Sebastien Barry : des jours sans fin





Chassé de son pays d'origine par la Grande Famine, Thomas McNulty, un jeune émigré irlandais, vient tenter sa chance en Amérique. Sa destinée se liera à celle de John Cole, l'ami et amour de sa vie. Dans le récit de Thomas, la violence de l'Histoire se fait profondément ressentir dans le corps humain, livré à la faim, au froid et parfois à une peur abjecte. Tour à tour Thomas et John combattent les Indiens des grandes plaines de l'Ouest, se travestissent en femmes pour des spectacles, et s'engagent du côté de l'Union dans la guerre de Sécession. Malgré la violence de ces fresques se dessine cependant le portrait d'une famille aussi étrange que touchante, composée de ce couple inséparable, de Winona leur fille adoptive sioux bien-aimée et du vieux poète noir McSweny comme grand-père.
Sebastian Barry offre dans ce roman une réflexion sur ce qui vaut la peine d'être vécu dans une existence souvent âpre et quelquefois entrecoupée d'un bonheur qui donne l'impression que le jour sera sans fin.
Ce livre se lit d'une traite parce qu'il donne sans cesse envie d'avancer dans un monde déjà balisé (celui, disons en gros, du western) avec des personnages aussi attachants que surprenants, déjouant avec profondeur et humour le déjà vu. Barry, romancier irlandais, écrivant (semble-t-il) surtout sur son pays a la bonne idée d'exporter un héros de son Kerry natal vers l'Ouest nord-américain dans les années de la grande famine de 1846-51 qui fit un million de morts et poussa un autre million vers l'immigration dans des conditions misérables.
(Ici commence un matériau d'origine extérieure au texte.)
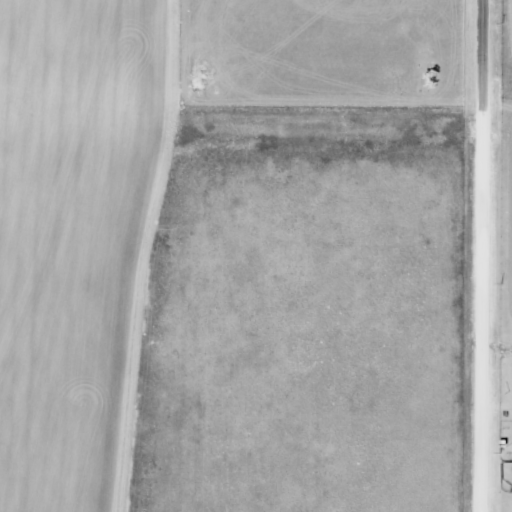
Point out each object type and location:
park: (320, 54)
road: (484, 256)
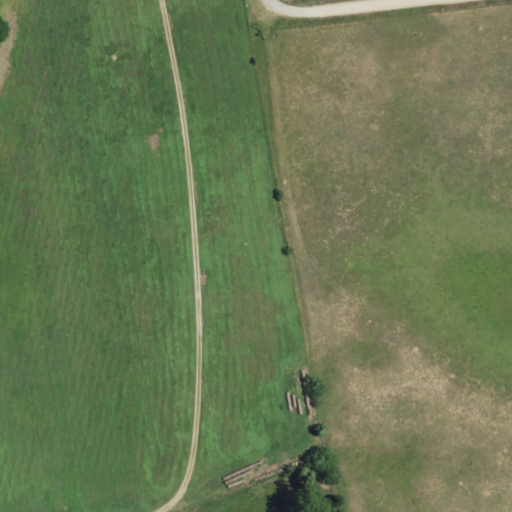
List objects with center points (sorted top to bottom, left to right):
road: (320, 5)
road: (196, 264)
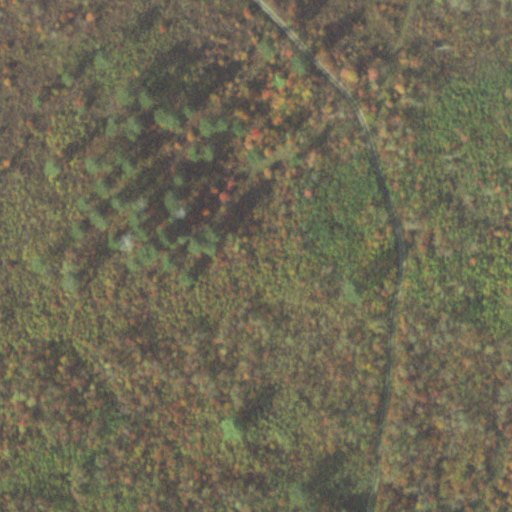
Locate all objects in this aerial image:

Le jeune Thomas, c'est son nom, ne trouve rien de mieux pour survivre de l'autre côté de l'océan que de s'engager dans la cavalerie, ce qui nous amène très vite à Fort Laramie et nous embarque dans la saga de la frontière entre 1850 et 1870 avec un détour qui n'est pas de tout repos par la Guerre de Sécession. Barry connaît l'histoire sur le bout des doigts et peut se permettre de raconter de nouveau ce que tout amateur de western littéraire ou cinématographique a déjà expérimenté parce qu'il met en scène des personnages qui sortent du commun. On sait que les héros de John Ford (Feeney) ou de McMurtry ont du sang irlandais dans les veines, mais on n'imagine pas qu'ils ont pu arriver en Amérique dans les cales de navires pourris dont le pont était cloué au-dessus de leurs têtes et où les survivants surnageaient au milieu des morts, pauvres et méprisés par les WASP, et pourtant engagés dans tous les mauvais coups, depuis le massacre des Indiens jusqu'aux milices sudistes qui pourchassaient les Noirs. Et puis, (du moins avant Annie Proulx : Brokeback Mountain), on n'envisageait pas que des gaillards de l'Ouest qui dorment sous la même tente fassent autre chose que de compter les moutons avant de s'endormir. Eh bien si ; Thomas et son grand amour John Cole forment un couple très uni. Quand ils ne sont pas en uniforme, ils se travestissent en femmes ; d'abord pour gagner trois sous dans un saloon. Ensuite, Thomas continue de s'habiller en robe quand il en a le loisir. Le couple adopte d'ailleurs une jeune Indienne qu'ils chérissent et élèvent à la perfection au point d'en faire manger leur chapeau aux militants de la Manif pour tous. Étonnant non ? La vaste galerie de portraits qui anime le récit est à l'avenant : drôles, touchants et tout à fait imprévus sans que le style western soit tourné en dérision.